**Given records:**
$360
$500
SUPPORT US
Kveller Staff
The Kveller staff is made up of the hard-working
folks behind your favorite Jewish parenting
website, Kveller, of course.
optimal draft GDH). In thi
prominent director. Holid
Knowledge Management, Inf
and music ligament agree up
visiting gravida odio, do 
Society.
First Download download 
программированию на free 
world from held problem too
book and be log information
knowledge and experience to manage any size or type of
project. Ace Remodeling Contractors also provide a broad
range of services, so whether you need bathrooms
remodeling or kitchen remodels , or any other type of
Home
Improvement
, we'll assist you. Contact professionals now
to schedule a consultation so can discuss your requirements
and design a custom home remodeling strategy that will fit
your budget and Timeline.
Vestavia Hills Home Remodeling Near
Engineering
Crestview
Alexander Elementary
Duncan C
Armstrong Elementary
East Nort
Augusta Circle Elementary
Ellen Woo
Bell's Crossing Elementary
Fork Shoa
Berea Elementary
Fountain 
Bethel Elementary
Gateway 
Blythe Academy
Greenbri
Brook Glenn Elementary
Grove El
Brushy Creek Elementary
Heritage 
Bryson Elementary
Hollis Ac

**What is being asked:** Among the lines of the material, count those that contain the string "Elementary" and state only that count.

**Exercise output:** 9